Tuesday, February 23, 2010
Courtesy Of The Future Of Freedom Foundation
Think about the U.S. invasions and regime-change operations in Grenada and Panama. Once they were completed, the citizens of both of those countries meekly accepted the new order of things. They quickly embraced the newly installed pro-U.S. regimes. No terrorist attacks. No violent insurgencies in either country. Instead, full and complete acceptance of the new world order.
Not so, however, in Iraq and Afghanistan. In both countries, large numbers of people have refused to do what the people of Grenada and Panama did. Instead, Iraqis and Afghanis have refused to kowtow to the Empire. In both countries, both men and women have refused to accept its invasions, occupations, and regime-change operations. Countless Iraqis and Afghanis have even been willing to sacrifice their lives in resistance to the foreign interference with their countries, much as they did when the British Empire and the Soviet Empire invaded Iraq and Afghanistan in the past.
Consider Iraq. After the Persian Gulf War, the U.S. Empire imposed possibly the most brutal sanctions in history on the Iraqi people. Year after year, Iraqi children were dying from infectious illnesses arising from untreated water and sewage owing to the inability to repair water-and-sewage treatment plants that the Pentagon had intentionally destroyed during the war.

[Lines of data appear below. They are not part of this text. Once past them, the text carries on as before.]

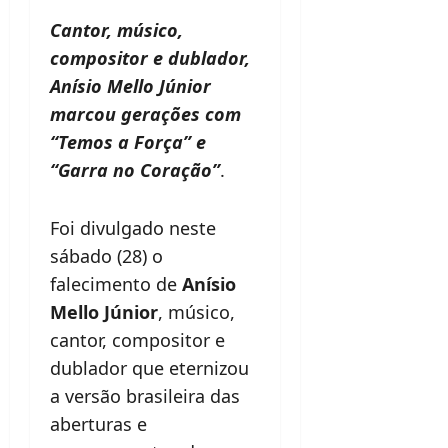
Cantor, músico,
compositor e dublador,
Anísio Mello Júnior
marcou gerações com
“Temos a Força” e
“Garra no Coração”
.
Foi divulgado neste
sábado (28) o
falecimento de
Anísio
Mello Júnior
, músico,
cantor, compositor e
dublador que eternizou
a versão brasileira das
aberturas e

Why did U.S. officials continue the sanctions year after year for more than 10 years knowing that they were causing the deaths of hundreds of thousands of Iraqi children? Because the Iraqi people, most of whom happened to be Muslim, obstinately refused to comply with U.S. demands to oust Saddam Hussein from power. For that obstinacy, they needed to be punished. That’s what the sanctions were all about. (See this link for a compendium of excellent articles on the sanctions on Iraq.)

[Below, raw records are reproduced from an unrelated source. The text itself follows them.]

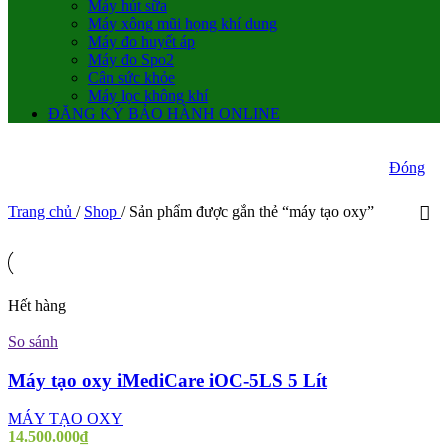
Máy hút sữa
Máy xông mũi họng khí dung
Máy đo huyết áp
Máy đo Spo2
Cân sức khỏe
Máy lọc không khí
ĐĂNG KÝ BẢO HÀNH ONLINE
Đóng
Trang chủ
/
Shop
/
Sản phẩm được gắn thẻ “máy tạo oxy”
Hết hàng
So sánh
Máy tạo oxy iMediCare iOC-5LS 5 Lít
MÁY TẠO OXY
14.500.000
₫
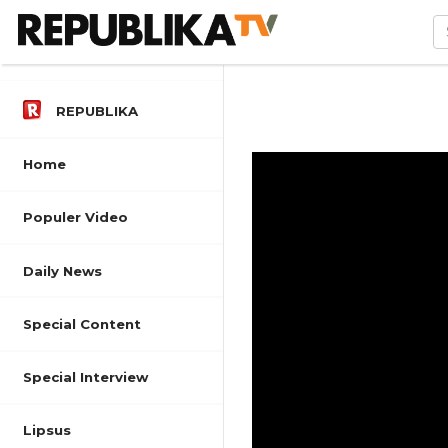
REPUBLIKA
Home
Populer Video
Daily News
Special Content
Special Interview
Lipsus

U.S. officials emphasized that the sanctions would be lifted once Iraqis complied with U.S. demands to oust Saddam from power and install a pro-U.S. regime. Even though the sanctions never succeeded in ousting Saddam from power, when “Sixty Minutes” asked U.S. Ambassador to the UN Madeleine Albright whether the deaths of half-a-million Iraqi children had been worth it, she replied that such deaths were, in fact, “worth it.” After all, what better way to punish people for recalcitrance to the Empire than to maintain a system that kills their children? (See “Albright Apologizes” by Sheldon Richman.)
Consider Iran. The reason that neocons hate Iran is the independence that Iran shows toward the Empire. If the Iranian regime were to adopt the subservient and obedient attitude toward the Empire that, say, Libyan military strongman and terrorist Mohammar Qadaffi has adopted or, for that matter, that the pro-U.S. Shah of Iran adopted, everything would be hunky dory.

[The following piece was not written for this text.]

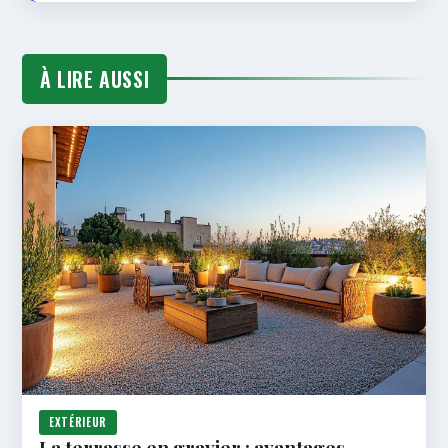
À LIRE AUSSI
EXTÉRIEUR
La terrasse en gravier : avantages,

The neocon mindset about Muslims is much like the mindset of plantation owners in the Old South. As long as the slaves were obedient, respectful, and subservient, everything was fine. Oh, sure, slaves would periodically complain about their condition in life but, by and large, such complaints were considered acceptable. What was not acceptable was resistance and opposition to slavery itself, especially when it turned violent. That was when a message had to be sent. Such an uppity attitude simply could not be tolerated.
And that’s the way neocons view Muslims in the Middle East. They’re just too uppity. Like the slaves in the Old South, it was incumbent on the people in those countries to accept the new world order after the fall of the Berlin Wall. When the U.S. Empire spoke, they were supposed to listen, submit, and obey.
But as we all know — from the attacks on the World Trade Center in 1993, the attacks on the USS Cole, the attacks on the U.S. embassies in Kenya and Tanzania, the attacks on 9/11, and the violent resistance to the occupations in Iraq and Afghanistan — there are people in the Middle East, who just happen to be Muslim, who, unlike the citizenry of Grenada and Panama, have refused to submit to the Empire and obey its commands. And that is what has earned them the everlasting hatred of the neocons.
Jacob Hornberger is founder and president of The Future of Freedom Foundation.